Sunday, November 29, 2009

Dubai goes bust!

The massive economic failure in Dubai that is now becoming public is not surprising to those of us who have followed the massive construction projects undertaken there. In Doha, the capital city, they have built several striking high rises with modern architecture, a large airport, a huge hotel, a large set of man-made islands off the coast and are in the process of building a modern city in the desert. The question is where are the assets upon which these grand developments are based?
Dubai has no oil, so to plan for the future of their people the Government embarked on a huge program of development, designed to establish Doha as a modern trade, tourist and financial center. In doing so they borrowed billions of dollars, and were selling houses on the man-made islands (built in the form of a palm) for millions of dollars. But, the income was not enough and they have now asked their creditors to accept a delay in payment on the interest of some b$90 in loans and apparently they are in deficit to the tune of $60 billion. This has caused a ripple effect around the world, causing some concern in capital markets.

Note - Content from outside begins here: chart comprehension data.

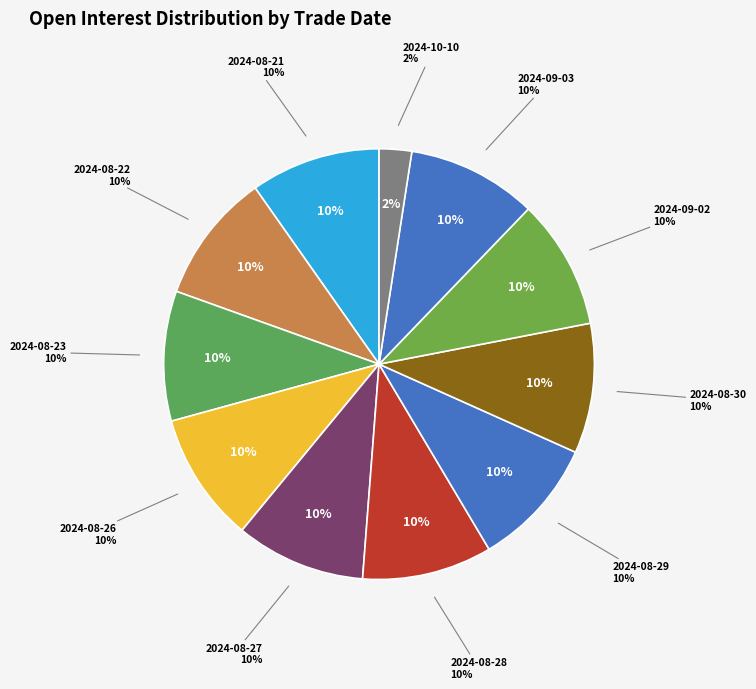

Do 2024-08-30 and 2024-09-03 together represent more than half of the pie?

No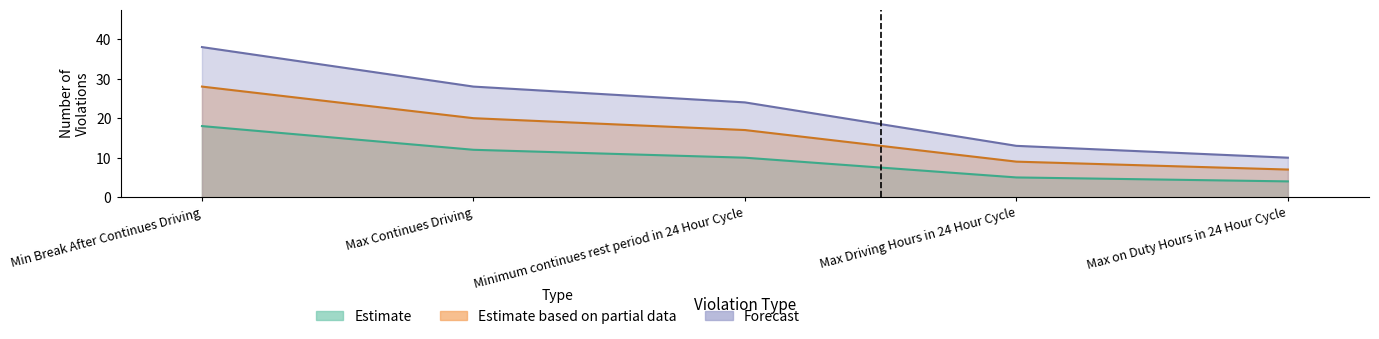

Between Max on Duty Hours in 24 Hour Cycle and Max Continues Driving, which is larger?

Max Continues Driving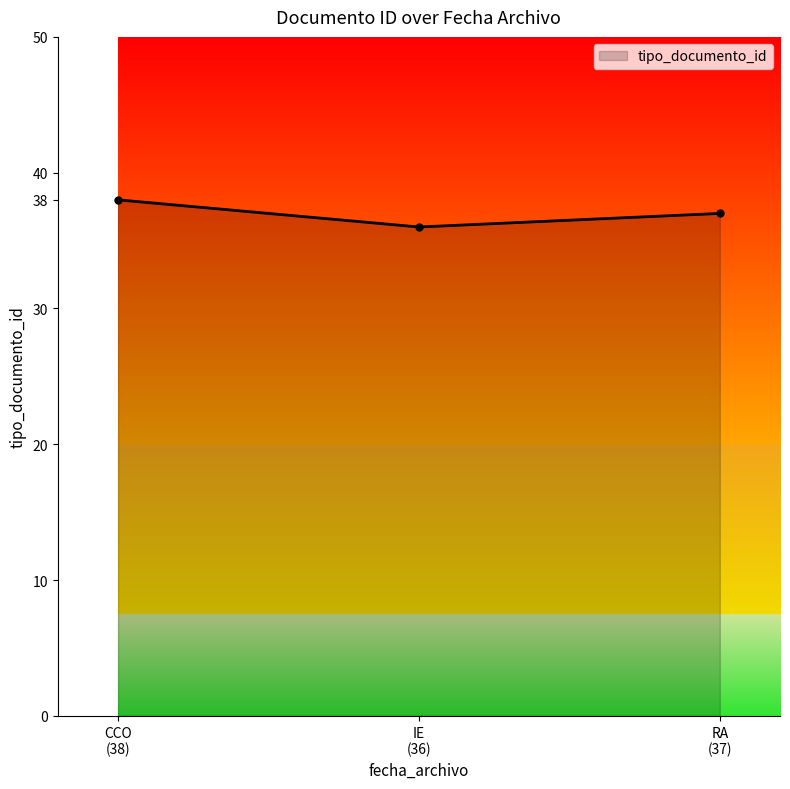

How many categories are shown in the chart?

3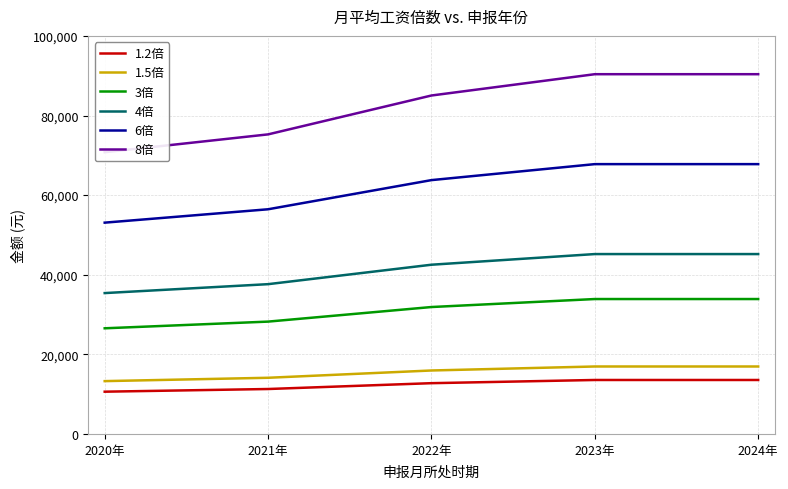

Reading left to right, list all the values displayed in this chart.

1.2倍: 2020年=10616	2021年=11288	2022年=12754	2023年=13556	2024年=13556
1.5倍: 2020年=13271	2021年=14111	2022年=15942	2023年=16946	2024年=16946
3倍: 2020年=26541	2021年=28221	2022年=31884	2023年=33891	2024年=33891
4倍: 2020年=35388	2021年=37628	2022年=42512	2023年=45188	2024年=45188
6倍: 2020年=53082	2021年=56442	2022年=63768	2023年=67782	2024年=67782
8倍: 2020年=70776	2021年=75256	2022年=85024	2023年=90376	2024年=90376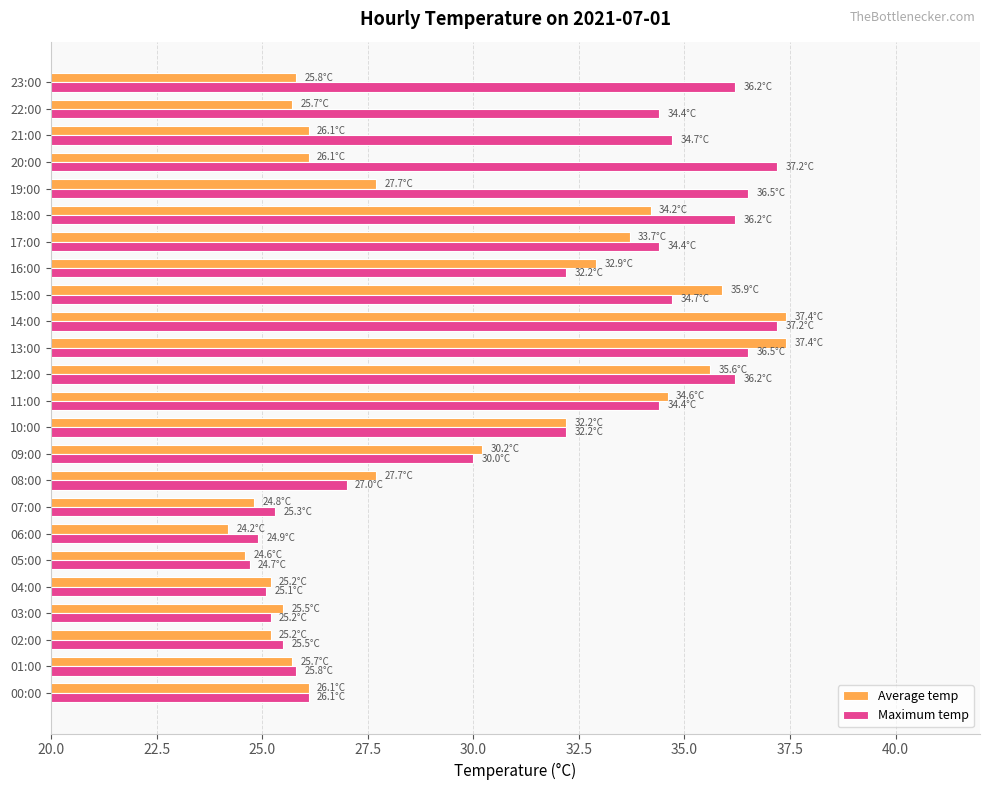

The Maximum temp series shows 24.8 at 20:00. True or false?

False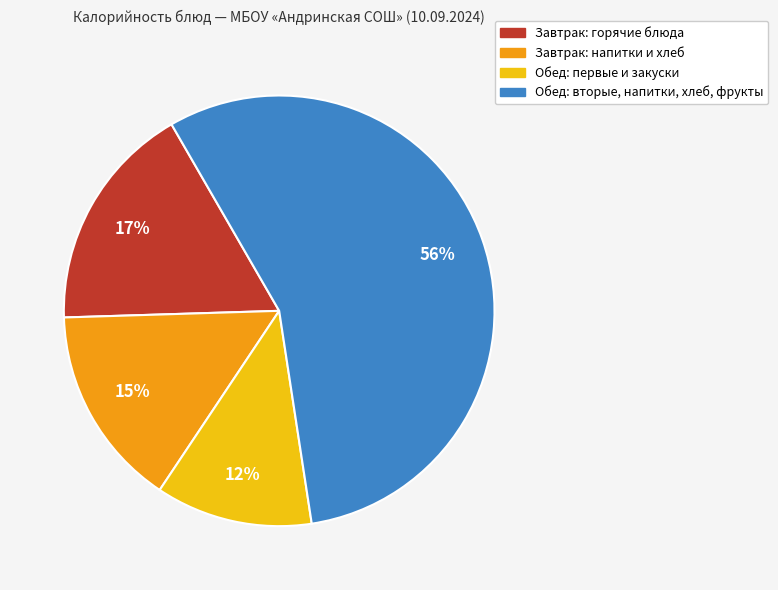

Is there any slice that represents more than half of the pie?

Yes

While Doha seemed a rational attempt by an Arab country to modernize and plan its development, it seems that they went too far too fast. Development has to be built on something, some tangible assets. It is of course tempting to compare Dubai with Israel. But, the big difference is that Israel has developed gradually (although fast) on the basis of indigenous entrepreneurial advances, such as hi-tech business (cell-phone, software), biotech (drugs) and agriculture (drip irrigation). These efforts have resulted in industries that are the envy of most of the world.
Some of you may be aware of the new book "Start-up Nation" by Saul Singer that documents the development of Israeli hi-tech and IT advances, and gives the data showing that Israel has more start-ups than all of Western Europe combined and Japan, and is second in the world only to the US. It is also tempting to advise investors that putting their money in Israel is a far safer bet than in Dubai or any other Arab country.